[[ Passage open ]]

Indeed, much of the “alignment” we see in the everyday world arises from a combination of option control and motivation control, rather than solely from one vs. the other (and especially not: solely from motivation control). That is, the “alignment” we ask of our fellow humans is not: that they be trustable with arbitrary options, levels of power, or opportunities to rapidly and recursively self-improve. And thank goodness – who among us is worthy of such trust?^[19] But neither do we achieve “alignment” solely via making it impossible for humans to successfully engage in bad and/or problematically power-seeking forms of behavior. Rather, for example: we try to prevent crime both by making it difficult and unlikely to succeed – and by teaching our children that it’s wrong.^[20] And both aspects play a role in determining the crime rates.

Of course, the fact that superintelligent AI agents might create radical new power imbalances means that our usual tools for ensuring “alignment” may not apply in the same way (a bit more on this below). But I think we should be very wary of assuming, on these grounds, that these more usual tools should go out the window entirely, and that we should focus entirely on extreme cases of option control or motivation control. Rather, I expect, the combination of the two will continue to be relevant. And regardless: throughout the series, I’ll also be quite interested in the safety/alignment of not-yet-fully-superintelligent AI systems that might provide useful labor on the path to solving the alignment problem. And I think it’s especially plausible that a mix of both option and motivation control will remain relevant to such systems.

Here’s a rough diagram depicting a spectrum of “option control” and “motivation control,” according, roughly, to how much a given approach to safety leans on one vs. the other.

4. Should we expect these prerequisites to be satisfied?

With this picture of the agency, motivation, and incentive prerequisites in view, let’s turn to a brief discussion of whether we should expect them to be satisfied.

4.1 The agency and motivation prerequisites seem like the default trajectory

Let’s start with the agency and motivation prerequisites.

In my opinion, existing AI agents already satisfy many of these prerequisites.^[21] But even if you reject this: I think agents that satisfy these prerequisites – or at least, conditions quite nearby – are the default path forward. I’ve said more about why here, but in brief:

Agentic planning capability, planning-driven behavior, adequate execution coherence, and consequentialism are all part of what AI designers are already aiming for in AI systems that can autonomously perform tasks that require complicated planning and execution in pursuit of real-world objectives – e.g., “design and execute a new science experiment,” “do this week-long coding project,” “run this company,” and so on. Or put another way: good, smarter-than-human personal assistants, employees, etc would satisfy these conditions, and a core thing AI companies are trying to do with AIs is to make them good, smarter-than-human personal assistants, employees, etc.

[[ Passage closed ]]

Tasks and exercises >>
(a) Lay out every one of the rows under Saved Entries as a numbered list, leaving out any blank lines.
(b) Proceed with the passage on AI alignment, picking up right after its final sentence.
The passage and the rows have no connection to each other.

[[ Source material open ]]

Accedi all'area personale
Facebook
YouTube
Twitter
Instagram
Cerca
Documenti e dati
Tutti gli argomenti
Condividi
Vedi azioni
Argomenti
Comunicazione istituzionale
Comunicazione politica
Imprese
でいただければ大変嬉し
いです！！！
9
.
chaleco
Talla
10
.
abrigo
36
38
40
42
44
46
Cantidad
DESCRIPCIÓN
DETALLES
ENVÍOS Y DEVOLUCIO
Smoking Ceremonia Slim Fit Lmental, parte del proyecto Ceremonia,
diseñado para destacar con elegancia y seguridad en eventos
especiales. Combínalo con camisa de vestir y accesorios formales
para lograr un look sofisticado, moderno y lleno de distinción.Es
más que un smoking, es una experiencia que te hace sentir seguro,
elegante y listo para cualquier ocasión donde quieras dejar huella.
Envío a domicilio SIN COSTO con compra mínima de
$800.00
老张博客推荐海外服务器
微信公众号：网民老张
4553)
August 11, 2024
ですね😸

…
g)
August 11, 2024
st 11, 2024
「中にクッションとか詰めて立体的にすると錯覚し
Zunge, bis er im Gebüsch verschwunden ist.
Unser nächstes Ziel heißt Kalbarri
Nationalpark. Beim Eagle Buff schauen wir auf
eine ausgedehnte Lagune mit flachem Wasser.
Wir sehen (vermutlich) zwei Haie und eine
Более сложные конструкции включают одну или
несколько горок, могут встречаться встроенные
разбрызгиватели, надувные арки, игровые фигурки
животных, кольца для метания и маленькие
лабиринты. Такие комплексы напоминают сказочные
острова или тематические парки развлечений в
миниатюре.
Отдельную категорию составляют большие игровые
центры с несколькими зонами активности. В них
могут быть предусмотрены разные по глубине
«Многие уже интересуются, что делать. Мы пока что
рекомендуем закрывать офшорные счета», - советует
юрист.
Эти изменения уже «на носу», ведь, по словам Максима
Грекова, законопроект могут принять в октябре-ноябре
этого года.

[[ Source material closed ]]

Answers to the exercise >>
(a)
1. Accedi all'area personale
2. Facebook
3. YouTube
4. Twitter
5. Instagram
6. Cerca
7. Documenti e dati
8. Tutti gli argomenti
9. Condividi
10. Vedi azioni
11. Argomenti
12. Comunicazione istituzionale
13. Comunicazione politica
14. Imprese
15. でいただければ大変嬉し
16. いです！！！
17. 9
18. .
19. chaleco
20. Talla
21. 10
22. .
23. abrigo
24. 36
25. 38
26. 40
27. 42
28. 44
29. 46
30. Cantidad
31. DESCRIPCIÓN
32. DETALLES
33. ENVÍOS Y DEVOLUCIO
34. Smoking Ceremonia Slim Fit Lmental, parte del proyecto Ceremonia,
35. diseñado para destacar con elegancia y seguridad en eventos
36. especiales. Combínalo con camisa de vestir y accesorios formales
37. para lograr un look sofisticado, moderno y lleno de distinción.Es
38. más que un smoking, es una experiencia que te hace sentir seguro,
39. elegante y listo para cualquier ocasión donde quieras dejar huella.
40. Envío a domicilio SIN COSTO con compra mínima de
41. $800.00
42. 老张博客推荐海外服务器
43. 微信公众号：网民老张
44. 4553)
45. August 11, 2024
46. ですね😸
47. …
48. g)
49. August 11, 2024
50. st 11, 2024
51. 「中にクッションとか詰めて立体的にすると錯覚し
52. Zunge, bis er im Gebüsch verschwunden ist.
53. Unser nächstes Ziel heißt Kalbarri
54. Nationalpark. Beim Eagle Buff schauen wir auf
55. eine ausgedehnte Lagune mit flachem Wasser.
56. Wir sehen (vermutlich) zwei Haie und eine
57. Более сложные конструкции включают одну или
58. несколько горок, могут встречаться встроенные
59. разбрызгиватели, надувные арки, игровые фигурки
60. животных, кольца для метания и маленькие
61. лабиринты. Такие комплексы напоминают сказочные
62. острова или тематические парки развлечений в
63. миниатюре.
64. Отдельную категорию составляют большие игровые
65. центры с несколькими зонами активности. В них
66. могут быть предусмотрены разные по глубине
67. «Многие уже интересуются, что делать. Мы пока что
68. рекомендуем закрывать офшорные счета», - советует
69. юрист.
70. Эти изменения уже «на носу», ведь, по словам Максима
71. Грекова, законопроект могут принять в октябре-ноябре
72. этого года.

(b)
Consideration of rogue behavior is somewhat more complicated, because in principle an aligned AI might not even consider plans that involve going rogue. But the broad capability involved in understanding the paths to and benefits of problematic power-seeking, and in searching over a wide range of creative plans for achieving objectives, seems like it’s the default for effective, smarter-than-human agentic planners.
Adequate time horizon is a harder condition to evaluate, because the exact time horizon required depends on the type of power at stake, and the speed with which the AI can get/use it. And I don’t think there’s a strong argument for the commercial usefulness of AIs that optimize over genuinely unbounded time horizons.^[22] Indeed, I think many of the tasks we want AIs to perform take place over fairly short time horizons that seem unlikely to incentivize large-scale power/resource-acquisition, even in highly competent agents. Still, I do think that some tasks we want AIs to perform likely require at least somewhat long time horizons – i.e., “help this company grow over the next five years,” “optimize my retirement portfolio,” and so on.

Beyond the usefulness of AIs that satisfy these conditions, though, AIs can end up satisfying these conditions even if their designers aren’t intending or expecting that they’ll do so. For example, various “agency prerequisites” could in principle arise even in the context of models that are being trained for some not-obviously-agentic task, like next-token prediction. And an AI system’s motivational system might end up with some component that has an unbounded time horizon (e.g., an interpretation of “harmlessness” that includes minimizing harm even in the distant future), even if the designers didn’t intend/expect that.^[23]

When I talk in the series about AI agents, I have in mind, by default, agents that satisfy the agency and motivation prerequisites – that is, the dangerous type of AI agents.^[24] And when I talk about solving the alignment problem, I have in mind: figuring out how to build superintelligent agents that are dangerous in this way, and to safely elicit their main beneficial capabilities, while avoiding loss of control scenarios.

I want to emphasize, though, that I think that it is likely possible to get a large amount of useful cognitive labor out of AI systems that aren’t dangerous in this way – for example, AIs that don’t engage in the relevant kinds of coherent, planning-driven behavior; which lack relevant kinds of strategic/situational awareness; which aren’t optimizing for real-world consequences; which are only focused on shorter time horizons; and so on. And decomposing aspects of useful agency into more modular pieces might help make AI agents safer as well^[25] (though: to the extent that an AI agent is built out of more modular AI parts, my discussion will still apply to the agent as a whole).^[26]

4.2 What about the incentive prerequisites?

What about the incentive prerequisites? Should we expect those to be satisfied by default as well?

Here, I think the argument is much less clear, even in the context of superintelligent AI agents. I’ll discuss the relevant dynamics in more detail in later essays. Here I’ll note, though, one way I’ve found it useful to understand the traditional argument for expecting the incentive prerequisites to be satisfied.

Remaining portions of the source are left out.